→ **WORK TO BE COMPLETED**: Extract the complete listing and repeat it word for word.
>>>>
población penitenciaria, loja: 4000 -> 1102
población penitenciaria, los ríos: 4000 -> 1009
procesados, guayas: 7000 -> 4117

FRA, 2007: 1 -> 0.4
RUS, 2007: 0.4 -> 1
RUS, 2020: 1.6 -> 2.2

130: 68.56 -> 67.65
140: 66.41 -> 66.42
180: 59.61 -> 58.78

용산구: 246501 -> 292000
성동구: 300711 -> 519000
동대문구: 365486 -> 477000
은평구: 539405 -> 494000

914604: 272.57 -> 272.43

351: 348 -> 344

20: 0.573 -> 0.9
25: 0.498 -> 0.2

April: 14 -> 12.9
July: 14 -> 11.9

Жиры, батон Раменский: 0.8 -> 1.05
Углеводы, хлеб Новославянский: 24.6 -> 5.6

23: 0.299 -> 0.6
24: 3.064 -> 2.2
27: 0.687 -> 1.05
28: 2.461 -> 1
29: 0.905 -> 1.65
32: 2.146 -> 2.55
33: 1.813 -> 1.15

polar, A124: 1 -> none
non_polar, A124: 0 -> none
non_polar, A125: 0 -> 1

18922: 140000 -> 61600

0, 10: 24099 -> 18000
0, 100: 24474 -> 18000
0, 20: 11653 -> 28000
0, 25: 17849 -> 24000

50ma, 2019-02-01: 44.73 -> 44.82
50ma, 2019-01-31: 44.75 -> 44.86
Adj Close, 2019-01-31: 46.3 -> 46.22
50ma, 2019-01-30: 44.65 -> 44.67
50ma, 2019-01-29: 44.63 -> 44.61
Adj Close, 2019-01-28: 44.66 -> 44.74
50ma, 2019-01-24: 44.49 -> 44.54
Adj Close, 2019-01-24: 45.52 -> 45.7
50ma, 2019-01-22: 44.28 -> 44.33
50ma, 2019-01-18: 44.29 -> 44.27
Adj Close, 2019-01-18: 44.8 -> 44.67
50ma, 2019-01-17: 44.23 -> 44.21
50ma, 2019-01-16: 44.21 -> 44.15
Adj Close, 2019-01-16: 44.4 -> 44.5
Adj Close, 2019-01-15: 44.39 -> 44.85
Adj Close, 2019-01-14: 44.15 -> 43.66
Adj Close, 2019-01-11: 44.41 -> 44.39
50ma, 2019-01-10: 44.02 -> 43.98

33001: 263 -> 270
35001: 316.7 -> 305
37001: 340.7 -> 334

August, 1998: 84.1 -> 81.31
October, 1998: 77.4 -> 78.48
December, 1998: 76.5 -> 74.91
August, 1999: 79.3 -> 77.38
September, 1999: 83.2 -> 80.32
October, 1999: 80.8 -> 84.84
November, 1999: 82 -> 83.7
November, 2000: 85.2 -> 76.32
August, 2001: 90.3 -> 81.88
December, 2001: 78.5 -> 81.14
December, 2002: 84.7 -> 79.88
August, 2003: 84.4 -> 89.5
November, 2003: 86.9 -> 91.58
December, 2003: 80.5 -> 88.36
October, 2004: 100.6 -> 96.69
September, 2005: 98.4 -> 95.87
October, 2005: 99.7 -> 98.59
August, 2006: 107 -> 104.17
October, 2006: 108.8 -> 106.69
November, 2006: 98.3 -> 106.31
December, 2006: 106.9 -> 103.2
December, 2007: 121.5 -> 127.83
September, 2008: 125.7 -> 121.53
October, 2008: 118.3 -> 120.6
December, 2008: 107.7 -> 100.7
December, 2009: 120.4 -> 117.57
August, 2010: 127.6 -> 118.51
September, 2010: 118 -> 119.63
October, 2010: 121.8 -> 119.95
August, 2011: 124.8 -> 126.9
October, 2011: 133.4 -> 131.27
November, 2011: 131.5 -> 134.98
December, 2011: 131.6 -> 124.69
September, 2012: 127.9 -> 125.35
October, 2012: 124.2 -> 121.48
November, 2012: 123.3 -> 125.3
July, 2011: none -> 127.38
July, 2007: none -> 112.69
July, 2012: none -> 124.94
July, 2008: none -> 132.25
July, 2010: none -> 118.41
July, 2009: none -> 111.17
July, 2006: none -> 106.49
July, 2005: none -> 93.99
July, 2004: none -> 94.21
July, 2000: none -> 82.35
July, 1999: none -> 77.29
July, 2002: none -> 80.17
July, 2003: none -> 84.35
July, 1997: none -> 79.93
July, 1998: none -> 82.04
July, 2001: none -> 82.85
<<<<
→ **ANSWER SPACE**:
población penitenciaria, loja: 4000 -> 1102
población penitenciaria, los ríos: 4000 -> 1009
procesados, guayas: 7000 -> 4117

FRA, 2007: 1 -> 0.4
RUS, 2007: 0.4 -> 1
RUS, 2020: 1.6 -> 2.2

130: 68.56 -> 67.65
140: 66.41 -> 66.42
180: 59.61 -> 58.78

용산구: 246501 -> 292000
성동구: 300711 -> 519000
동대문구: 365486 -> 477000
은평구: 539405 -> 494000

914604: 272.57 -> 272.43

351: 348 -> 344

20: 0.573 -> 0.9
25: 0.498 -> 0.2

April: 14 -> 12.9
July: 14 -> 11.9

Жиры, батон Раменский: 0.8 -> 1.05
Углеводы, хлеб Новославянский: 24.6 -> 5.6

23: 0.299 -> 0.6
24: 3.064 -> 2.2
27: 0.687 -> 1.05
28: 2.461 -> 1
29: 0.905 -> 1.65
32: 2.146 -> 2.55
33: 1.813 -> 1.15

polar, A124: 1 -> none
non_polar, A124: 0 -> none
non_polar, A125: 0 -> 1

18922: 140000 -> 61600

0, 10: 24099 -> 18000
0, 100: 24474 -> 18000
0, 20: 11653 -> 28000
0, 25: 17849 -> 24000

50ma, 2019-02-01: 44.73 -> 44.82
50ma, 2019-01-31: 44.75 -> 44.86
Adj Close, 2019-01-31: 46.3 -> 46.22
50ma, 2019-01-30: 44.65 -> 44.67
50ma, 2019-01-29: 44.63 -> 44.61
Adj Close, 2019-01-28: 44.66 -> 44.74
50ma, 2019-01-24: 44.49 -> 44.54
Adj Close, 2019-01-24: 45.52 -> 45.7
50ma, 2019-01-22: 44.28 -> 44.33
50ma, 2019-01-18: 44.29 -> 44.27
Adj Close, 2019-01-18: 44.8 -> 44.67
50ma, 2019-01-17: 44.23 -> 44.21
50ma, 2019-01-16: 44.21 -> 44.15
Adj Close, 2019-01-16: 44.4 -> 44.5
Adj Close, 2019-01-15: 44.39 -> 44.85
Adj Close, 2019-01-14: 44.15 -> 43.66
Adj Close, 2019-01-11: 44.41 -> 44.39
50ma, 2019-01-10: 44.02 -> 43.98

33001: 263 -> 270
35001: 316.7 -> 305
37001: 340.7 -> 334

August, 1998: 84.1 -> 81.31
October, 1998: 77.4 -> 78.48
December, 1998: 76.5 -> 74.91
August, 1999: 79.3 -> 77.38
September, 1999: 83.2 -> 80.32
October, 1999: 80.8 -> 84.84
November, 1999: 82 -> 83.7
November, 2000: 85.2 -> 76.32
August, 2001: 90.3 -> 81.88
December, 2001: 78.5 -> 81.14
December, 2002: 84.7 -> 79.88
August, 2003: 84.4 -> 89.5
November, 2003: 86.9 -> 91.58
December, 2003: 80.5 -> 88.36
October, 2004: 100.6 -> 96.69
September, 2005: 98.4 -> 95.87
October, 2005: 99.7 -> 98.59
August, 2006: 107 -> 104.17
October, 2006: 108.8 -> 106.69
November, 2006: 98.3 -> 106.31
December, 2006: 106.9 -> 103.2
December, 2007: 121.5 -> 127.83
September, 2008: 125.7 -> 121.53
October, 2008: 118.3 -> 120.6
December, 2008: 107.7 -> 100.7
December, 2009: 120.4 -> 117.57
August, 2010: 127.6 -> 118.51
September, 2010: 118 -> 119.63
October, 2010: 121.8 -> 119.95
August, 2011: 124.8 -> 126.9
October, 2011: 133.4 -> 131.27
November, 2011: 131.5 -> 134.98
December, 2011: 131.6 -> 124.69
September, 2012: 127.9 -> 125.35
October, 2012: 124.2 -> 121.48
November, 2012: 123.3 -> 125.3
July, 2011: none -> 127.38
July, 2007: none -> 112.69
July, 2012: none -> 124.94
July, 2008: none -> 132.25
July, 2010: none -> 118.41
July, 2009: none -> 111.17
July, 2006: none -> 106.49
July, 2005: none -> 93.99
July, 2004: none -> 94.21
July, 2000: none -> 82.35
July, 1999: none -> 77.29
July, 2002: none -> 80.17
July, 2003: none -> 84.35
July, 1997: none -> 79.93
July, 1998: none -> 82.04
July, 2001: none -> 82.85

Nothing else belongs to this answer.